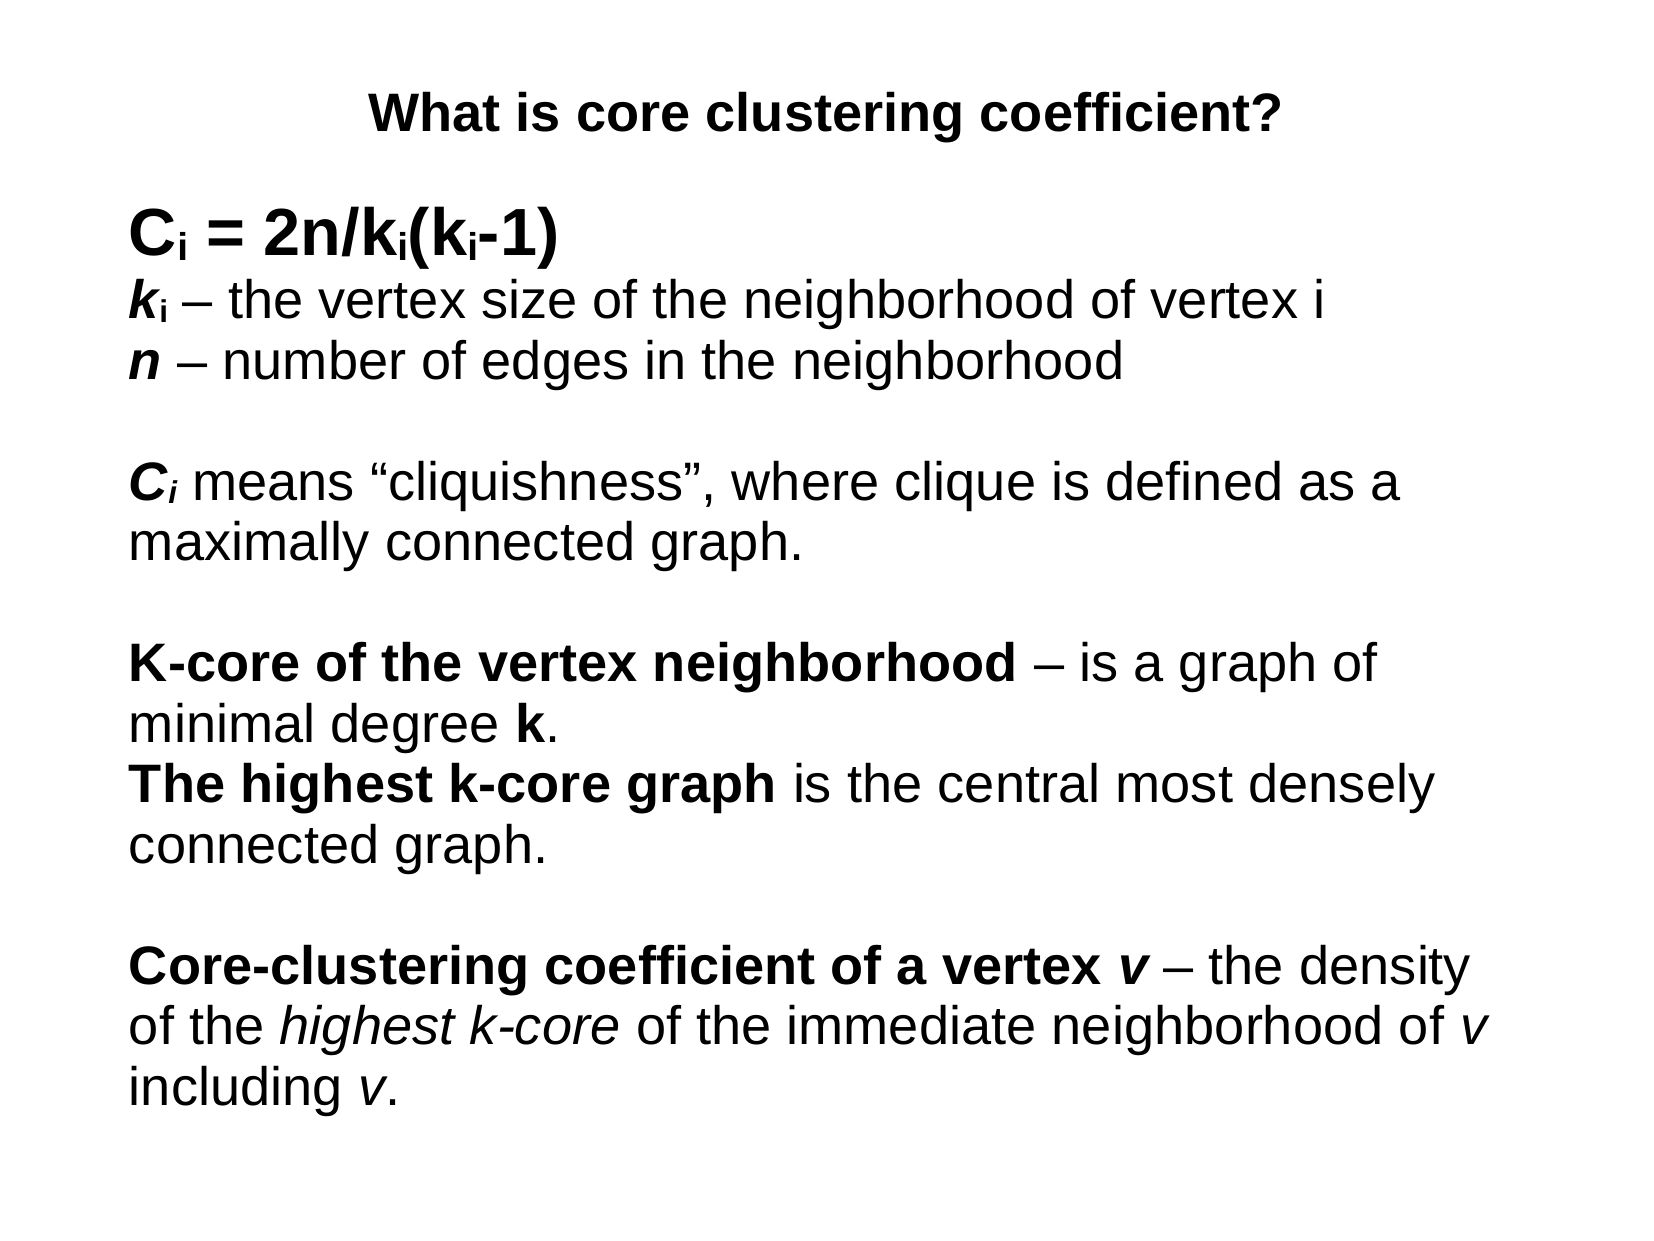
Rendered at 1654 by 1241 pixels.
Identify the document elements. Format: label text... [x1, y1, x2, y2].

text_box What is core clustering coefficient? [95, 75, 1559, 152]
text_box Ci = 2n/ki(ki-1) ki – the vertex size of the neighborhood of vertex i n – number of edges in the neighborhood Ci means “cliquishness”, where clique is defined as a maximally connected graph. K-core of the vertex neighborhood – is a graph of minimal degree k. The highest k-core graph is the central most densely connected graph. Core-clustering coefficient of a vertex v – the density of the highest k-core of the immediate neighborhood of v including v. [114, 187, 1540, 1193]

...

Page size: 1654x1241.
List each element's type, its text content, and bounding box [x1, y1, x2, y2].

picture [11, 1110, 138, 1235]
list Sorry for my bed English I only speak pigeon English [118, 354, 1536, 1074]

### Task statement
Reproduce the records verbatim, beginning at the line containing "Page size: 1654x1241." and stopping after the line containing "list Sorry for".

### Reply
Page size: 1654x1241.
List each element's type, its text content, and bounding box [x1, y1, x2, y2].

picture [11, 1110, 138, 1235]
list Sorry for my bed English I only speak pigeon English [118, 354, 1536, 1074]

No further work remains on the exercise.